25 Nisan 2025 Cuma

TERAKKİNİN SEBEBİ

    Hem tarih şahiddir ki: Ehl-i İslâm ne vakit dinine tam temessük etmiş ise, o zamana nisbeten terakki etmiş.

Ne vakit salabeti terketmişse, tedenni etmiş.

Hristiyanlık ise, bilakistir.

Bu da, mühim bir fark-ı esasîden neş'et etmiş.

   Hem İslâmiyet, sair dinlere kıyas edilmez.

Bir müslüman İslâmiyetten çıksa ve dinini terketse, daha hiçbir peygamberi kabul edemez; belki Cenab-ı Hakk'ı dahi ikrar edemez ve belki hiçbir mukaddes şey'i tanımaz; belki kendinde kemalâta medar olacak bir vicdan bulunmaz, tefessüh eder.

Onun için İslâmiyet nazarında, harbî kâfirin hakk-ı hayatı var.

Hariçte olsa musalaha etse, dâhilde olsa cizye verse; İslâmiyetçe hayatı mahfuzdur.

Fakat mürtedin hakk-ı hayatı yoktur.

Çünki vicdanı tefessüh eder, hayat-ı içtimaiyeye bir zehir hükmüne geçer.

Halbuki Hristiyanın bir dinsizi, yine hayat-ı içtimaiyeye nâfi' bir vaziyette kalabilir.

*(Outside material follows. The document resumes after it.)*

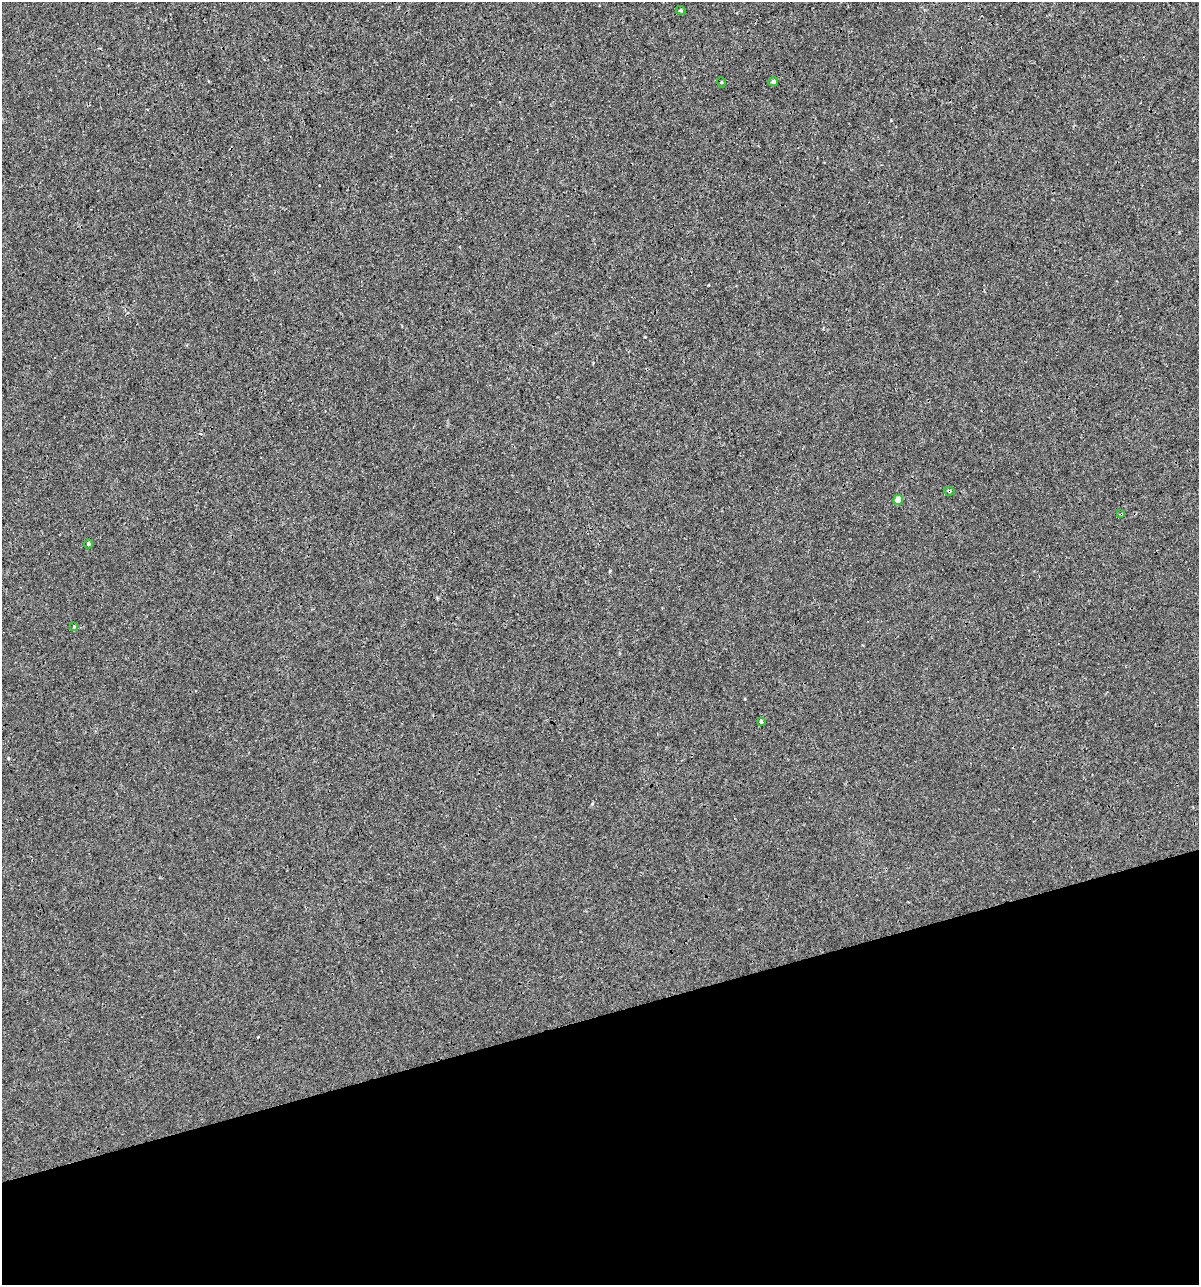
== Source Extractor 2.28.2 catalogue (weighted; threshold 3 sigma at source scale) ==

Bazı mukaddesatı kabul eder ve bazı peygamberlere inanabilir ve Cenab-ı Hakk'ı bir cihette tasdik edebilir.

   Acaba bu ehl-i bid'a ve doğrusu ehl-i ilhad, bu dinsizlikte hangi menfaati buluyorlar?

Eğer idare ve asayişi düşünüyorlarsa; Allah'ı bilmeyen dinsiz on serserinin idaresi ve şerlerini def'etmesi, bin ehl-i diyanetin idaresinden daha müşkildir.

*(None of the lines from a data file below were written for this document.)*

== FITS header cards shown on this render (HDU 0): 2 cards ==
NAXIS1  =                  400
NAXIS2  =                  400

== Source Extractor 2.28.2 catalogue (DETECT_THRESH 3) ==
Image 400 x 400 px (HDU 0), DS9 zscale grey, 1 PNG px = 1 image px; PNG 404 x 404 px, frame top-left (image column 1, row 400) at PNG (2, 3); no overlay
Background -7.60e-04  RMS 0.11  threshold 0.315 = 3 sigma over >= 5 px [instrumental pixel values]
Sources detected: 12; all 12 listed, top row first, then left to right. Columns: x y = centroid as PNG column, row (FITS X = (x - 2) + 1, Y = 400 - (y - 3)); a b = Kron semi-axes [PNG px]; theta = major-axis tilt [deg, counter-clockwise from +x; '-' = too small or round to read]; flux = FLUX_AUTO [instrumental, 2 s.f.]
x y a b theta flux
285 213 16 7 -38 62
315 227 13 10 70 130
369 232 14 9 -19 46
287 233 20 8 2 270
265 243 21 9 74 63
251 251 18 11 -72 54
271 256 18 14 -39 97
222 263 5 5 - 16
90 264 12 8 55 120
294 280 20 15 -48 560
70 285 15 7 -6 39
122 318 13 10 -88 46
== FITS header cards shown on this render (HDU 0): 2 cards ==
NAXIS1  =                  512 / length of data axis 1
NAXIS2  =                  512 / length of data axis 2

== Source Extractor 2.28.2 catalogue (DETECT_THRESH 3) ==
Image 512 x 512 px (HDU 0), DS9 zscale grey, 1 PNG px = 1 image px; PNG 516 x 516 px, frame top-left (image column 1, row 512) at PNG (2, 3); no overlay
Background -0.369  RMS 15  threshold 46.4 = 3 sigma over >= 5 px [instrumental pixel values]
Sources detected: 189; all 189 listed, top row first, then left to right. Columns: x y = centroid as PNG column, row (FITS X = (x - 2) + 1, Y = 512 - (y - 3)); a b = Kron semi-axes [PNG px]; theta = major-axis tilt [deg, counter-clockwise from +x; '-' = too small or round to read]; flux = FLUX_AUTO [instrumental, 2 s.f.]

Eğer terakkiyi düşünüyorlarsa; öyle dinsizler idare-i hükûmete muzır oldukları gibi, terakkiye dahi manidirler.

Terakki ve ticaretin esası olan emniyet ve asayişi kırıyorlar.

Doğrusu onlar, meslekçe tahribatçıdırlar.

Dünyada en büyük ahmak odur ki, böyle dinsiz serserilerden terakki ve saadet-i hayatiyeyi beklesin.